Currently around 870 million people in the world do not receive enough food to live healthily, equivalent to one in eight of the world's population.

African women removing corn from the cob

A new report by Oxfam has now found that this number could increase by as much as 20% as climate change causes average income to fall, food prices to rise, and the nutritional quality of food to fall.

Head of policy for Oxfam's GROW campaign, Tim Gore said, "Just as the evidence of man-made climate change is becoming stronger, so too is our understanding of how it hits people, especially around hunger."

"We've long known that climate change will mean lost crops, but increasingly we're seeing its impact through higher food prices, lower earnings, more health problems and lower quality food, too," he said.

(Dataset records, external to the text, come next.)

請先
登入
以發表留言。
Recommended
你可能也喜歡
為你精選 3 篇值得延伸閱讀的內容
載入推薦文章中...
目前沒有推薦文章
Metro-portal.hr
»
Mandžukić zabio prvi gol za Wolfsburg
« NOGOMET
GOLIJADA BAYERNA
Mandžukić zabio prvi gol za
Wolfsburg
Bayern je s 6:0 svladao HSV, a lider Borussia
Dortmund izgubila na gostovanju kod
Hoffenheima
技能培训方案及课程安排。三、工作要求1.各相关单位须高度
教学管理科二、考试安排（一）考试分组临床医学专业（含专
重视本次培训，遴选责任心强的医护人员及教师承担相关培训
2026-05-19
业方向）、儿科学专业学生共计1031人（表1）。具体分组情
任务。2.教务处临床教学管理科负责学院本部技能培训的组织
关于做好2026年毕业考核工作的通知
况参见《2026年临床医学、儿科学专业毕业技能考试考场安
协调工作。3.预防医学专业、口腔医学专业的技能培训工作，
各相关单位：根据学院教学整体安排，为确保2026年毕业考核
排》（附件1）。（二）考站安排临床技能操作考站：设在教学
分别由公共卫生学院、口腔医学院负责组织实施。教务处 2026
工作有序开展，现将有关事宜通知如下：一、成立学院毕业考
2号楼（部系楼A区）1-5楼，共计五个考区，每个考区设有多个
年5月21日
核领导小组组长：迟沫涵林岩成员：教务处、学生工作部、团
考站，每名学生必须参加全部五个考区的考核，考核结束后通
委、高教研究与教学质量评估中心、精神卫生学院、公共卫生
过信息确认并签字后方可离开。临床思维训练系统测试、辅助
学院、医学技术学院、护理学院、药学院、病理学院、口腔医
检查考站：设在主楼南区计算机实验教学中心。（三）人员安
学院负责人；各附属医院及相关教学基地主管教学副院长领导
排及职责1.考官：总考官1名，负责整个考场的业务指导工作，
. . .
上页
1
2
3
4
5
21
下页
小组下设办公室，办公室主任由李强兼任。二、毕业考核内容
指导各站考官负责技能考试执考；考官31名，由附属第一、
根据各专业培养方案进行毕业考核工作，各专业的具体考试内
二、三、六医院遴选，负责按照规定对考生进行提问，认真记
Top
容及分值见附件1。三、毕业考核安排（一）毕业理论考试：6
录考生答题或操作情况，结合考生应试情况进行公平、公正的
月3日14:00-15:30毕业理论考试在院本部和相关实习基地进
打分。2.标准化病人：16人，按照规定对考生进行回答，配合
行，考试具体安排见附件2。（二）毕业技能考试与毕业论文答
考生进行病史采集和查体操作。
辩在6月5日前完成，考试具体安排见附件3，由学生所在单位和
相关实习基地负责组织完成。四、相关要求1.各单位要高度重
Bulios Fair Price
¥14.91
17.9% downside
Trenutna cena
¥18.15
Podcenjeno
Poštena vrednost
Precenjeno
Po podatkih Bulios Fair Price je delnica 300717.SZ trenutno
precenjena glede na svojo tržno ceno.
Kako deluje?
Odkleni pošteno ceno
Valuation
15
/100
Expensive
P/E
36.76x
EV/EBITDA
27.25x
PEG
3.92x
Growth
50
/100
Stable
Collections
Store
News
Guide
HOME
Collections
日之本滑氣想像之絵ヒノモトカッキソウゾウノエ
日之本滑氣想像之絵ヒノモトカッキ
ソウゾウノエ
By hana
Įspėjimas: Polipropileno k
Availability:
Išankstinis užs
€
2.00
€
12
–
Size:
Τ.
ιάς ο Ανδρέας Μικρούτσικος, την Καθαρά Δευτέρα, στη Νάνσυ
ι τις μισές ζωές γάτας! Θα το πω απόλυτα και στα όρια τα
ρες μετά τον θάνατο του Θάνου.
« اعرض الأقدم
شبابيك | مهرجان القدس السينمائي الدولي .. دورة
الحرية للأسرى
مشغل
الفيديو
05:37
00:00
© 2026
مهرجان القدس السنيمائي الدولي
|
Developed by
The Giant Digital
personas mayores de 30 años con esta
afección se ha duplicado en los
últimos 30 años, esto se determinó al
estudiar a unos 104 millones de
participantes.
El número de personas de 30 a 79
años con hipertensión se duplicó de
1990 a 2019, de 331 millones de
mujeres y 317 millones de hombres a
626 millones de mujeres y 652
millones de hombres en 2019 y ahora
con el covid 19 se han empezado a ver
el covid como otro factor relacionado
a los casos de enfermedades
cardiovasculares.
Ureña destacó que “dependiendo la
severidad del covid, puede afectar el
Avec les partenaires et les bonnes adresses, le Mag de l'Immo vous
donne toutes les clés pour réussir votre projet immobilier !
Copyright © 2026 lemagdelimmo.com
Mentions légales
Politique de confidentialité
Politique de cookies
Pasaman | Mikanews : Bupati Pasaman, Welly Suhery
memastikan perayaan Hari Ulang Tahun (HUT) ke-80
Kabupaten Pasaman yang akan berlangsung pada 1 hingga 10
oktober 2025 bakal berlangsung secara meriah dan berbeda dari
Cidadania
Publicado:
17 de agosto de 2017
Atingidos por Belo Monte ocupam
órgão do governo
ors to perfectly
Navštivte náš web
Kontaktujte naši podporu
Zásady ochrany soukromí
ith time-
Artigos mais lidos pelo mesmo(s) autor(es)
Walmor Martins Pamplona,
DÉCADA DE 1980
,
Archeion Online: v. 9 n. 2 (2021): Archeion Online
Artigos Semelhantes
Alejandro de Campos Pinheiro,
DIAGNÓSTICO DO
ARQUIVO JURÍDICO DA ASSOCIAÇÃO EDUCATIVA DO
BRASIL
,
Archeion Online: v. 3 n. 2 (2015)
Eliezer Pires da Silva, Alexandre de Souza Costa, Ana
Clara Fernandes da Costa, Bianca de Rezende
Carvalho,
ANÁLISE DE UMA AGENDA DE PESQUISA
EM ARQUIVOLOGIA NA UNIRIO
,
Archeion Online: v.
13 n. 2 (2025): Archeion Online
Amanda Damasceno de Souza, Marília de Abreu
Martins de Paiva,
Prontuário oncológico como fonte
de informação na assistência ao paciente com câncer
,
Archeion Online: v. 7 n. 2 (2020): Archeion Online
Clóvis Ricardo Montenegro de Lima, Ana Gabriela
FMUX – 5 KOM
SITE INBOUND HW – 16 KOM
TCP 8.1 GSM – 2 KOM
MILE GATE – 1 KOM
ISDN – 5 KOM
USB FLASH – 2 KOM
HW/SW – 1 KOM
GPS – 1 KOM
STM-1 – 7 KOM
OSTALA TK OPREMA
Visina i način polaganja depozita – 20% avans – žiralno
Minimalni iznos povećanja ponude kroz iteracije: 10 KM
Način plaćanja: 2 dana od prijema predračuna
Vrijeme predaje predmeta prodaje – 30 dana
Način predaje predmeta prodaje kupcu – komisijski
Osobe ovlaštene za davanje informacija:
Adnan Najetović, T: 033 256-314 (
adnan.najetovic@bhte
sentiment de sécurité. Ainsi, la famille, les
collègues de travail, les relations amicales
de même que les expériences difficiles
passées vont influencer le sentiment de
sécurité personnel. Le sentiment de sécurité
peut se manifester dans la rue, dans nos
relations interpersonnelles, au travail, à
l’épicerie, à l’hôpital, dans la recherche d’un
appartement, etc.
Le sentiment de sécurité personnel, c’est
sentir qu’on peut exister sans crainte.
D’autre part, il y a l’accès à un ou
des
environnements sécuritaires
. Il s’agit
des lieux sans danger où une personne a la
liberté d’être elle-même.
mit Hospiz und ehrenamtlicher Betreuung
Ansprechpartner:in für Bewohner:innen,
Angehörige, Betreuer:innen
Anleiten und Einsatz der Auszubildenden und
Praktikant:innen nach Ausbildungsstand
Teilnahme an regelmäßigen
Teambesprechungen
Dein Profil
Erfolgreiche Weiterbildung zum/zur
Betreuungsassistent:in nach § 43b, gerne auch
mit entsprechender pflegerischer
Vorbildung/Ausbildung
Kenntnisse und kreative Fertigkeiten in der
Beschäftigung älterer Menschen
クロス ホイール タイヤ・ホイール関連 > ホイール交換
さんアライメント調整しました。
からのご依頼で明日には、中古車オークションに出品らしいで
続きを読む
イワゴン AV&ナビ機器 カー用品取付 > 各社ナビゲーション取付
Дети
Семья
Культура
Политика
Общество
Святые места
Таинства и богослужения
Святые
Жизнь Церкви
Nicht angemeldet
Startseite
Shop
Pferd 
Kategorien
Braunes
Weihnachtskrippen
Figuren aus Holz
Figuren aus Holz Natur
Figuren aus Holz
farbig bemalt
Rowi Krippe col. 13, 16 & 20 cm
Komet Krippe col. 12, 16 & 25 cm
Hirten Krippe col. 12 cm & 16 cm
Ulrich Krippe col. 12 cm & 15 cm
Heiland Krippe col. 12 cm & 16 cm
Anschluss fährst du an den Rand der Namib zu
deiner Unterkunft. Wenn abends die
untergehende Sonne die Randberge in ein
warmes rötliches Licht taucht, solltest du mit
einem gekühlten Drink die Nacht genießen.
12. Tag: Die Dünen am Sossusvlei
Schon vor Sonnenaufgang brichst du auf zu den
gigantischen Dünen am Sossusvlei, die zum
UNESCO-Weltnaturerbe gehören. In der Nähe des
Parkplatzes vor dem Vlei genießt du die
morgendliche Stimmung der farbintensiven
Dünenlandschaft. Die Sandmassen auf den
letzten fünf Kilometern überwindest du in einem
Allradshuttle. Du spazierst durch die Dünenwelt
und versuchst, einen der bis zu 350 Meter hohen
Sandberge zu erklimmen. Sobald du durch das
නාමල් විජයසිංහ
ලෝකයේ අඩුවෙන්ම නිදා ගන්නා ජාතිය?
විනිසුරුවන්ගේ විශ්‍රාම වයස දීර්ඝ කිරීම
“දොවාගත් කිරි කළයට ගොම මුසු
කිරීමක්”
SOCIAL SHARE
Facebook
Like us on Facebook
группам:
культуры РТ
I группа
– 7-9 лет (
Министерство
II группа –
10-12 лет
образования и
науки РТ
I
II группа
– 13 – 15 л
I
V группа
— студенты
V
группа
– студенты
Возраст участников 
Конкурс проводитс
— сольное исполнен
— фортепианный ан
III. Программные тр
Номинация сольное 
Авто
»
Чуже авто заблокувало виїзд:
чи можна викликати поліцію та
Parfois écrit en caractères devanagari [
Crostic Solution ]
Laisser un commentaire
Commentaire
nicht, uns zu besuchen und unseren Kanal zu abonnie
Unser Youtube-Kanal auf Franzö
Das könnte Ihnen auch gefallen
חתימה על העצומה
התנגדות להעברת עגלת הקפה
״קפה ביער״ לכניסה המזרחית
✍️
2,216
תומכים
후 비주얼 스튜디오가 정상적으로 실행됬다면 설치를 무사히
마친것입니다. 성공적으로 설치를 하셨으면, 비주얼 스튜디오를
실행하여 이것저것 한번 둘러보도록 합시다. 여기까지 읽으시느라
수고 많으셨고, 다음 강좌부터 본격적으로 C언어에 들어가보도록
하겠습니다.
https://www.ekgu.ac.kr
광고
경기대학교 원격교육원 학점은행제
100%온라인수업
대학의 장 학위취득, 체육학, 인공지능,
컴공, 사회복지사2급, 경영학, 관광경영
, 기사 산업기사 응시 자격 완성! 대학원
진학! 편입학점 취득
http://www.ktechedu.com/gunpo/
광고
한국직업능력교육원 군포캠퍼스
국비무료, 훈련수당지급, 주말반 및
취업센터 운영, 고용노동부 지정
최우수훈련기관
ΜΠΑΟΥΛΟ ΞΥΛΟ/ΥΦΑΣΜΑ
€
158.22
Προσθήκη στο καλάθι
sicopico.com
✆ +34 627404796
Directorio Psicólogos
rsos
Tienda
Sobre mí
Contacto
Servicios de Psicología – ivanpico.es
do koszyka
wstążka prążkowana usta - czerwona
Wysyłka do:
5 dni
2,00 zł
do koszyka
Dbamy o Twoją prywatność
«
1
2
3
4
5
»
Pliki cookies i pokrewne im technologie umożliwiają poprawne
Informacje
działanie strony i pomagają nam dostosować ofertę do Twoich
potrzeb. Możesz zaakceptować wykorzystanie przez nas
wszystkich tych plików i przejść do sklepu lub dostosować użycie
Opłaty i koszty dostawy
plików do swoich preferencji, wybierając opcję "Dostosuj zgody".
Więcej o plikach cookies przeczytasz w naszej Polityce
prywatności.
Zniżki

The Intergovernmental Panel on Climate Change (IPCC) is the top authority on climate change, studying all the effects on human life; but Oxfam focuses entirely on the effect on food availability, claiming that it can doom harvests by causing floods, droughts, heat waves and cold snaps.

Oxfam's report said, "The changing climate is already jeopardising gains in the fight against hunger, and it looks set to worsen. If the remainder of the 21st century unfolds like its first decade, we will soon experience climate extremes well outside the boundaries of human experience, ever since agriculture was first developed."

The current rate at which the global climate is changing, coupled with the population of over seven billion, and growing, the planet's ability to provide enough food to feed us all is stretching ever thinner and 10-20% more people could suffer from hunger by 2050.

Oxfam said that while poorer countries will be the worst affected, it is a global problem and, therefore, disasters in third world countries, such as the 2011 floods in Australia, and the 2012 droughts in Russia and the US, will become more common occurrences.

Oxfam also explains that as crops fail the smaller harvests will lead to higher prices. The UK Institute of Development Studies said, "The average price of staple foods could more than double in the next 20 years compared with 2010 trend prices, with up to half of the increase caused by climate change."